Task —
With the entries below as the source, tally the lines that contain the string "POCKET" and give the number only.

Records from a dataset
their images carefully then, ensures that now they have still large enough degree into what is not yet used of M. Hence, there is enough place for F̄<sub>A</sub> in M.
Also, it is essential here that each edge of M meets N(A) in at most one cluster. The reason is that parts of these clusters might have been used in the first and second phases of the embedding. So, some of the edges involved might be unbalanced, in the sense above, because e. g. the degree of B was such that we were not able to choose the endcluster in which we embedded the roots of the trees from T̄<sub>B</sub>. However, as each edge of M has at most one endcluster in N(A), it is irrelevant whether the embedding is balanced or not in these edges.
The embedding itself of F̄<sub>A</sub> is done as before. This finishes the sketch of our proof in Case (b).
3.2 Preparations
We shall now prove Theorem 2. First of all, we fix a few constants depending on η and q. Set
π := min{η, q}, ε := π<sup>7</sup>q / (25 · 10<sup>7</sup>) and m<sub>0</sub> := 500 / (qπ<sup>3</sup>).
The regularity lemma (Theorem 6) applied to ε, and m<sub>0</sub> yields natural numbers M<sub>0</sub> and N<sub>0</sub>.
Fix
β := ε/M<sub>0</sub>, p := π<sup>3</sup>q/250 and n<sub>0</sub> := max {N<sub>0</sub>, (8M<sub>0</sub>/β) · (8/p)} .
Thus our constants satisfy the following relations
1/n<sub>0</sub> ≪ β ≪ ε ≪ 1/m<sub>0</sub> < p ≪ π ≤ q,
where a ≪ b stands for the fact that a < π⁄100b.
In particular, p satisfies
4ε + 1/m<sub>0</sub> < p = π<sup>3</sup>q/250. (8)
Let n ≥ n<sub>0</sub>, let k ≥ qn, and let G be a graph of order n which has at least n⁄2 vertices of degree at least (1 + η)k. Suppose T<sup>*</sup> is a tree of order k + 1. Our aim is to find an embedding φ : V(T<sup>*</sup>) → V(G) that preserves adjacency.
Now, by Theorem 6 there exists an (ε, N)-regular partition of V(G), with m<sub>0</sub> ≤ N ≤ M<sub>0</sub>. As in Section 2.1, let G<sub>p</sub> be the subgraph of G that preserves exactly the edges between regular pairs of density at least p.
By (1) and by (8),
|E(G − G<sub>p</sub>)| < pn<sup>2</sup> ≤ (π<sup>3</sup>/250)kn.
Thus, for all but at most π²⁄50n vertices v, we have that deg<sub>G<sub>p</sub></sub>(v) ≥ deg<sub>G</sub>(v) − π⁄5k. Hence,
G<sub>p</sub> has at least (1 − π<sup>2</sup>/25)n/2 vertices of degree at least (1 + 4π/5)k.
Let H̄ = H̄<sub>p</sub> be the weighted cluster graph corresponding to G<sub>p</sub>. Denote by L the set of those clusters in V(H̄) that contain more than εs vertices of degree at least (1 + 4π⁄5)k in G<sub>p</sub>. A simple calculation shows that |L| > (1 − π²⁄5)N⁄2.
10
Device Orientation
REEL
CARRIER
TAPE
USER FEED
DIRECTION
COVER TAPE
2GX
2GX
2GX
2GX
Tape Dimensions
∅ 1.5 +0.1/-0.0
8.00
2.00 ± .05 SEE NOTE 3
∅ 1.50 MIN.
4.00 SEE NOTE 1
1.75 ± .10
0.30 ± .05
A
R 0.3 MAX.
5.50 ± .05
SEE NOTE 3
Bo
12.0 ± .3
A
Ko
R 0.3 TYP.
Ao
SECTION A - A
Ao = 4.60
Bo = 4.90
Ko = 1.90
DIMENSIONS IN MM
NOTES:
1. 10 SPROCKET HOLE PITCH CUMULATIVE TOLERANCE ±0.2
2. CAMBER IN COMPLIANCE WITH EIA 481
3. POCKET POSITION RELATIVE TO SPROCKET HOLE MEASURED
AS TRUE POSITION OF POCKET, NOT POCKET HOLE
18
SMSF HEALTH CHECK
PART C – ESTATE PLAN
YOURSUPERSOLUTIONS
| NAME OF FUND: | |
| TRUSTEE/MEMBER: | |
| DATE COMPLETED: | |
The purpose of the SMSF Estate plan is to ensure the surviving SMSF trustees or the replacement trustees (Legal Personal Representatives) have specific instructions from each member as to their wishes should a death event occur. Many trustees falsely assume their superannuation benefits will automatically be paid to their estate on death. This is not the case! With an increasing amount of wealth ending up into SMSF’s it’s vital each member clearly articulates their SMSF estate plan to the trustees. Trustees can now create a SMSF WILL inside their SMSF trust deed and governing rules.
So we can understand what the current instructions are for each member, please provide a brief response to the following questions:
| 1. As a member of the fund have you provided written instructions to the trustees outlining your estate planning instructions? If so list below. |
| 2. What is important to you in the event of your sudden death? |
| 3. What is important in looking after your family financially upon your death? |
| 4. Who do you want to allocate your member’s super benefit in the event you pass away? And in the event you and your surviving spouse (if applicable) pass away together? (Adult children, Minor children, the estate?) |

Response area —
2